Soon after a high performer is put into a position of being responsible for other people, the reality sets in that it’s not easy. It’s hard because no longer do you get to think about yourself all the time – you are required to think about others and what’s in their best interest before your own
Leadership is struggling in organizations – and that might be an understatement. The disengagement rate of employees is at an all-time high. The current failure rate for a new leader in an organization is 60%, and 71% of organizations don’t feel their leaders can lead them into the future.
Taking these facts into consideration, along with all the time I have spent studying leaders, I believe the best leaders have never been better. I don’t know if there has ever been in a time in history with more self-aware, hungry and motivated leaders who believe it’s their purpose to make a difference in the lives of other people – what we call 'welder leaders.'
What this has caused is a growing divide between leaders and non-leaders, not the other way around. A larger number of people come into work every day thinking about what their people owe them versus what they can give their people. The reason for this is simple: If it were easy, everyone would do it.
Soon after a high performer is put into a position of being responsible for other people, the reality sets in that it’s not easy. It’s hard because no longer do you get to think about yourself all the time – you are required to think about others and what’s in their best interest before your own. Here are a few reasons why leadership is harder than ever before.
People are no longer satisfied or willing to put up with average to below average leadership. Thanks to websites like Glassdoor, social media posts and 'best places to work' lists, people know there are great companies and great leadership in the workplace.
There are two caveats here. First, people often feel they are stuck in jobs with poor leadership because of what they are being paid. They have built their lives around the salary they make, and taking the risk to change or explore isn’t something worth changing. The second caveat is that average performers don’t mind sticking around for poor leadership.
I hate the word 'millennial.' If I have to hear one more time how different they are, I'm going to lose it. If there's any generation that might be different by a large degree, it’s gen z, which is currently entering the workforce. Either way, these two generations (myself included) do desire things like praise, experiences, mentorship and the feeling of being invested in slightly more than previous generations. (These factors have always been important, they're just slightly more important today.) So figuring out the right balance can be challenging.
Growth, growth, growth
I hear the word 'growth' over and over again from every single leader and company we work with. Why? Because whatever the current growth rate, it could always be better, and our investors, owners and highly driven people simply want more.
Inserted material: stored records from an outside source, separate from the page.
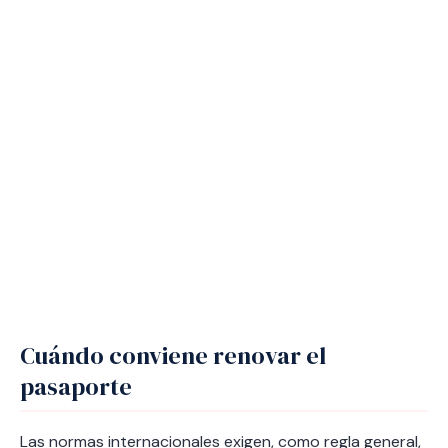
Cuándo conviene renovar el
pasaporte
Las normas internacionales exigen, como regla general,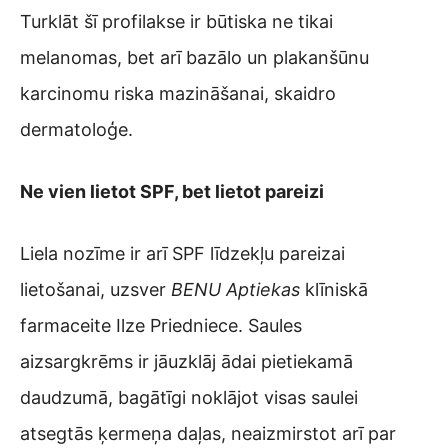
Turklāt šī profilakse ir būtiska ne tikai
melanomas, bet arī bazālo un plakanšūnu
karcinomu riska mazināšanai, skaidro
dermatoloģe.
Ne vien lietot SPF, bet lietot pareizi
Liela nozīme ir arī SPF līdzekļu pareizai
lietošanai, uzsver
BENU Aptiekas
klīniskā
farmaceite Ilze Priedniece. Saules
aizsargkrēms ir jāuzklāj ādai pietiekamā
daudzumā, bagātīgi noklājot visas saulei
atsegtās ķermeņa daļas, neaizmirstot arī par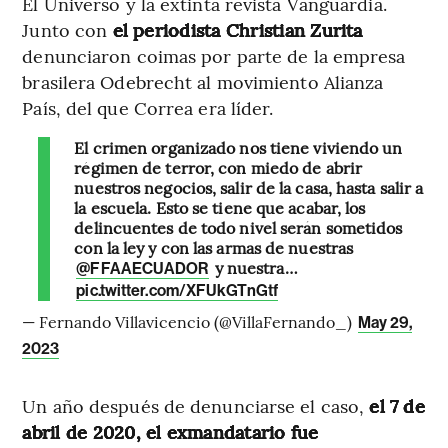
El Universo y la extinta revista Vanguardia.
Junto con
el periodista Christian Zurita
denunciaron coimas por parte de la empresa
brasilera Odebrecht al movimiento Alianza
País, del que Correa era líder.
El crimen organizado nos tiene viviendo un
régimen de terror, con miedo de abrir
nuestros negocios, salir de la casa, hasta salir a
la escuela. Esto se tiene que acabar, los
delincuentes de todo nivel serán sometidos
con la ley y con las armas de nuestras
y nuestra…
@FFAAECUADOR
pic.twitter.com/XFUkGTnGtf
— Fernando Villavicencio (@VillaFernando_)
May 29,
2023
Un año después de denunciarse el caso,
el 7 de
abril de 2020, el exmandatario fue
This makes leaders feel like they are being pulled in in two widely different directions. On one hand, there’s the expectation of immediate results and the mindset of profit over people. On the other hand, there’s the long game, where their primary focus is on the people they lead.
If this is a struggle for you, I loved the idea Marcel Schwantes shared on the “Follow My Lead" podcast about servant leadership: “There is nothing soft about serving and impacting others at work, because when you do you get results.”
Add all this up, and it’s simply true. Being a leader in today’s work environment is harder than ever before, but that’s the best part. With the right mindset, behaviours and long-term view of your career, you can become the leader people want to follow. When this begins to happen, your career will have purpose and meaning you have never ever felt before.